- Born: Sarah Louise Joseph
- Education: University of Sydney
- Occupation: Human rights scholar

= Sarah Joseph (legal academic) =

Australian human rights scholar

Sarah Louise Joseph is an Australian human rights scholar. She was Director of the Castan Centre for Human Rights Law at Monash University from 2005-2019. She is now Professor of Human Rights Law at Griffith Law School.
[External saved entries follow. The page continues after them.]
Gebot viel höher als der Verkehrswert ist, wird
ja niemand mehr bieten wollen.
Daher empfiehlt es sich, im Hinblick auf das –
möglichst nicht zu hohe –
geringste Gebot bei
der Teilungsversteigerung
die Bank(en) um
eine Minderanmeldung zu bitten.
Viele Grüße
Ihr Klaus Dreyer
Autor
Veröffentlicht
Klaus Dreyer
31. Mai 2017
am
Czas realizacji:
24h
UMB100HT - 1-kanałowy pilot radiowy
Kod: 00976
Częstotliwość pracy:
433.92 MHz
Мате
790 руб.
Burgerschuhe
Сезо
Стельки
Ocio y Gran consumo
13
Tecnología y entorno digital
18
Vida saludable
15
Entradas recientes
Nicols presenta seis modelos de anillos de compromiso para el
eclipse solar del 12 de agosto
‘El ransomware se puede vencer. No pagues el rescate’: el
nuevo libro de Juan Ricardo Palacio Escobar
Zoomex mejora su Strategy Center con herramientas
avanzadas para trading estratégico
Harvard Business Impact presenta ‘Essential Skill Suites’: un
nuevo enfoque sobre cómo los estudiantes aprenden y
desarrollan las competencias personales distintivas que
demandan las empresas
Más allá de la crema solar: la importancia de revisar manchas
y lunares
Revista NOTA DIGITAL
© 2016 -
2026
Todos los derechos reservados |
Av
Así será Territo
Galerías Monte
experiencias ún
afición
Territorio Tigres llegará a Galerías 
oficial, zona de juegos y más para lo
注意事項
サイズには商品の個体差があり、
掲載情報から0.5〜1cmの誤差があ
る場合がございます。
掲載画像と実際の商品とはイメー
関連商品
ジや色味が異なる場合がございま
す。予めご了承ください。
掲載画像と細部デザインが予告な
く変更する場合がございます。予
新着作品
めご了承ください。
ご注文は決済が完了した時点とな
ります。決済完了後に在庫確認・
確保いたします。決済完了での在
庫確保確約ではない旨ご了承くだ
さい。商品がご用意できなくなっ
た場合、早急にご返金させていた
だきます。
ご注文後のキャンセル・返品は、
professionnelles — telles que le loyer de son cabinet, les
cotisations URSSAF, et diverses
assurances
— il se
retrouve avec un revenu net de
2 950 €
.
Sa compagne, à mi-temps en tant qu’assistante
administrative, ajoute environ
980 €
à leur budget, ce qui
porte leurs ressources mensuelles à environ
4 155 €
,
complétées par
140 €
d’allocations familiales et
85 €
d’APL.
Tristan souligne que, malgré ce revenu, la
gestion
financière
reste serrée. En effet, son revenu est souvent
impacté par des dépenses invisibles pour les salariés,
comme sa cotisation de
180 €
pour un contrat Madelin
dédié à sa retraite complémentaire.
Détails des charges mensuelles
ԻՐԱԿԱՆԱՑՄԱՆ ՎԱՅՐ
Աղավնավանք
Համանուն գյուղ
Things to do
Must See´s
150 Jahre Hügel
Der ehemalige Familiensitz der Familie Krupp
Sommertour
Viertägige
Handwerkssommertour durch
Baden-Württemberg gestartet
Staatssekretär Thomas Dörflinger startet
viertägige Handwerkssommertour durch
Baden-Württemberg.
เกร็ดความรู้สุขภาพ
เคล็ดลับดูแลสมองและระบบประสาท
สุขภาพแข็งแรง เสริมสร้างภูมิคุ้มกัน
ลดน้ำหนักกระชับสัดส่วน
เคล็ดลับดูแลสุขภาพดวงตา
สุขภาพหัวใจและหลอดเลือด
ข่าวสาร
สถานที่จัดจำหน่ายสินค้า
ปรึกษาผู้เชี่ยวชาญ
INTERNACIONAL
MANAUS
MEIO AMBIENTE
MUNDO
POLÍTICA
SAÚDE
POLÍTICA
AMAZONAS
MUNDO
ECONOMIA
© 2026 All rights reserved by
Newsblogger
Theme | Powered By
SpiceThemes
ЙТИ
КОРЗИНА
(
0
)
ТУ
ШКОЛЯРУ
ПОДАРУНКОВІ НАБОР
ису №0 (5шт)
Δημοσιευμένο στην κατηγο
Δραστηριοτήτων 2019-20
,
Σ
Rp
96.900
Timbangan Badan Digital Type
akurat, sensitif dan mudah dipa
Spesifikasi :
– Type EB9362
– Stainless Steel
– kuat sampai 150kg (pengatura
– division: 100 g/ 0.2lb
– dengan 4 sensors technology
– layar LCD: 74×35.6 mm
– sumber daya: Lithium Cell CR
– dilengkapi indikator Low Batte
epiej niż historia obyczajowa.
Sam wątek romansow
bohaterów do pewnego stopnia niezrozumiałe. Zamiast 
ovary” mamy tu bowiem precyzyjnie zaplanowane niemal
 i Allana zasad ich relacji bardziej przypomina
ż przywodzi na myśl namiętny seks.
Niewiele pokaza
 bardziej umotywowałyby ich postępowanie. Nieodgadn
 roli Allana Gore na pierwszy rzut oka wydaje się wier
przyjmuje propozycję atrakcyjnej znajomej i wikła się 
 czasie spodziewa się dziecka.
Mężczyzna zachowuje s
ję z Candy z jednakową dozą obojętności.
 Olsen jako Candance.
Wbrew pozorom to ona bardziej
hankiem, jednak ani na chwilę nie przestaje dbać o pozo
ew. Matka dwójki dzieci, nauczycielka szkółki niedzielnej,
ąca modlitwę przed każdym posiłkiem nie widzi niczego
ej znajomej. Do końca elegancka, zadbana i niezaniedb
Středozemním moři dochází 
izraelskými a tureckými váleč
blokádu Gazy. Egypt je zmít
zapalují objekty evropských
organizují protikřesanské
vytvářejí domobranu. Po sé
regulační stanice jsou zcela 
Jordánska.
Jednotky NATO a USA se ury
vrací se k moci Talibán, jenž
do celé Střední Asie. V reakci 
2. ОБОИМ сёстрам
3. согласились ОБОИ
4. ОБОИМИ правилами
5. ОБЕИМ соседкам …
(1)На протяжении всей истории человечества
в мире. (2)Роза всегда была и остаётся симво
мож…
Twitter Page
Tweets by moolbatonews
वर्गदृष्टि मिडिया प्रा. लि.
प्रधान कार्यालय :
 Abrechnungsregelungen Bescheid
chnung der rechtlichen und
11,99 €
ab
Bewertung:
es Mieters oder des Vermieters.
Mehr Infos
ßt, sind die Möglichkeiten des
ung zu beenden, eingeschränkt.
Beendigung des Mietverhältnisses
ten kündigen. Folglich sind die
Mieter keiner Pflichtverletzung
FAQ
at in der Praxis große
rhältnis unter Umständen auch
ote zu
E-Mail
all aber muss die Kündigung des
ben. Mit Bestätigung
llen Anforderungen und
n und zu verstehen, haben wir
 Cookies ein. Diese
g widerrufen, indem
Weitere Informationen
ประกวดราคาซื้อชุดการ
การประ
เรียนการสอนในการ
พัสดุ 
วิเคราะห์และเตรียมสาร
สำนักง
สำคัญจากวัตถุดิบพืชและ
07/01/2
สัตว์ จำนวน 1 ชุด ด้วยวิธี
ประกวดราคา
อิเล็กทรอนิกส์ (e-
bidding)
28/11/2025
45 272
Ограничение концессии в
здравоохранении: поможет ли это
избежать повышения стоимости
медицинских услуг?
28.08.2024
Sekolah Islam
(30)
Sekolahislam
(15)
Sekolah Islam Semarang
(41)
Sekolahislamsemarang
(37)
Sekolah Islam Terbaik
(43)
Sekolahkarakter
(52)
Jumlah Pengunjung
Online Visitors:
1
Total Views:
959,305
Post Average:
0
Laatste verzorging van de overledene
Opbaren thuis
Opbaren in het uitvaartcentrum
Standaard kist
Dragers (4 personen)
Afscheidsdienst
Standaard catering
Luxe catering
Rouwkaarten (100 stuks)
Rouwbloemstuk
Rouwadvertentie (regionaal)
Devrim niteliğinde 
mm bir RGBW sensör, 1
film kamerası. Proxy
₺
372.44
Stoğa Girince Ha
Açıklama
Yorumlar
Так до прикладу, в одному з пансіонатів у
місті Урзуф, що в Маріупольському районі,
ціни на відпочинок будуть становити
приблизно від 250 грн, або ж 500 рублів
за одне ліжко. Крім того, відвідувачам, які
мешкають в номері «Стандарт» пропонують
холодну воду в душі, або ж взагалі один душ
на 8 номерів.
==Early life and education==
Joseph holds a Bachelor of Arts and a Bachelor of Laws from the University of Sydney, a Master of Laws from the University of Cambridge, and a Ph.D. in Law from Monash University.

==Career==
Joseph is a legal academic and commentator, specialising in the areas of human rights and constitutional law. She has published Corporations and Transnational Human Rights Litigation (Hart 2004), and co-authored The International Covenant on Civil and Political Rights: Cases, Commentary and Materials (OUP, 2nd ed, 2004), Federal Constitutional Law: A Contemporary View (Thompson, 2nd ed, 2006), A Handbook on the Individual Complaints Procedures of the UN (OMCT, 2006), The International Covenant on Civil and Political Rights: Cases, Commentary and Materials (OUP, 3rd ed, 2013), and Federal Constitutional Law: A Contemporary View (Thompson, 5th ed, 2019).